CPR Technicians Say Yes to Nanos and Pinkies

CPR’s expertly trained service technicians can fix the Nano or “repair the Pinkie” no matter how tough the troubleshooting gets.

It wasn’t long ago when the first iPod Nano knockoffs were brought naked into our unsuspecting repair shops, one after the other. They came from China, maybe Taiwan, maybe the mainland. Who actually manufactured them and sold them to gullible but thrifty Americans in the United States is anybody’s guess. One prominent distributor being mentioned was a bizarro referred to only cryptically as ‘Nanohead.’ He looked a little like ‘Eraserhead’ from that classic film of the same name, circa 1980, but this is innuendo, since no CPR employee has ever actually seen him.

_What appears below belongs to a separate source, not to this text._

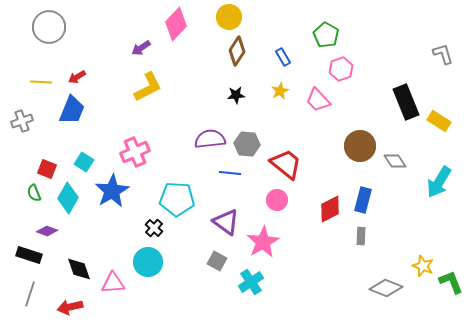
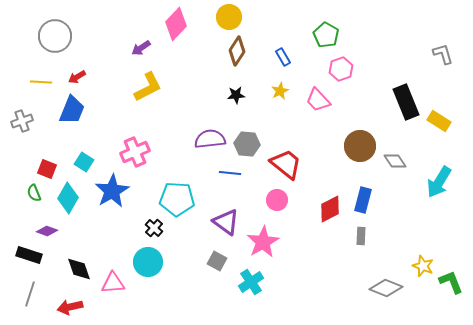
gray circle at (49, 27): moved 6 px right, 9 px down
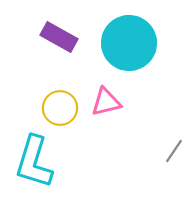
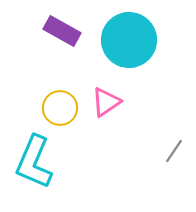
purple rectangle: moved 3 px right, 6 px up
cyan circle: moved 3 px up
pink triangle: rotated 20 degrees counterclockwise
cyan L-shape: rotated 6 degrees clockwise
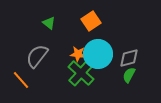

An iPod Nano is constructed with several capacities, but the worst of the Nano nonos are these: 512MB, 1GB, and 2GB. Each is ugly as sine, as in critical function, a gadget reeking of cheap construction with little attention paid to detail. On the iPod Nano’s dial, this knockoff is made to resemble a genuine Apple, one suspects, until one of CPR’s observant technicians happened to notice that instead of “Menu,” a Nano customer has to settle for an “M,” while the gadget’s “play” button is in the center of the dial, gazing back at you like a Cyclops arrived fresh from the junker heaps in Hades. Greek mythology aside, volume is controlled at the dial’s bottom, why, no one really knows, unless it has something to do with a spanking. With that instruction in mind, sometimes a CPR technician’s well-placed little tap made the Nano “M” hum again.

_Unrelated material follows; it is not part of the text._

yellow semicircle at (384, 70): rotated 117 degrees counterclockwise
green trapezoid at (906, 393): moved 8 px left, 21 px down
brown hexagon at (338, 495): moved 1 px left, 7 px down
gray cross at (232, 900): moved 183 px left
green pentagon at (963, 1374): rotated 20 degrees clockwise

Another fake iPod got their start as part of a U.S. government giveaway program. A group called “Voice for Humanity” began passing out customized digital audio players that looked like the trendy iPods, only they were pink—the hue having something to do with the gadgets intended as literacy tools for Afghan women inhabiting remote villages. Several of these “pinkies,” as they came to be called by our clever service technicians always at the ready, made their way through the doors of selected CPR storefronts.

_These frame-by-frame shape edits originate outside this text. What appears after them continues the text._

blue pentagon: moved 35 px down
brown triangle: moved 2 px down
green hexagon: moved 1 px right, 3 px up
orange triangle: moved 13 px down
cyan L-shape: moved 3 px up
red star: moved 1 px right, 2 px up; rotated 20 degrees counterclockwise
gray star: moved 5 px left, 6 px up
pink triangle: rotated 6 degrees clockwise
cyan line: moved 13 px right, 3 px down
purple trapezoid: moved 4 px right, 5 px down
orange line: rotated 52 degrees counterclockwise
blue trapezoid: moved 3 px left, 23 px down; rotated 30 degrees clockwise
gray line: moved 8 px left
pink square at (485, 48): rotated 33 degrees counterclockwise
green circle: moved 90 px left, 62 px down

We were as adept at fixing these as we’d been at repairing the Nanos, even if our service technicians instinctively recoiled from their litany of National Public Radio-like sounds, primarily public service messages on topics including human rights, women’s rights, Afghanistan’s elections, and reproductive health, in other words – what went on under the burka. Fortunately, these too were relatively easy to fix.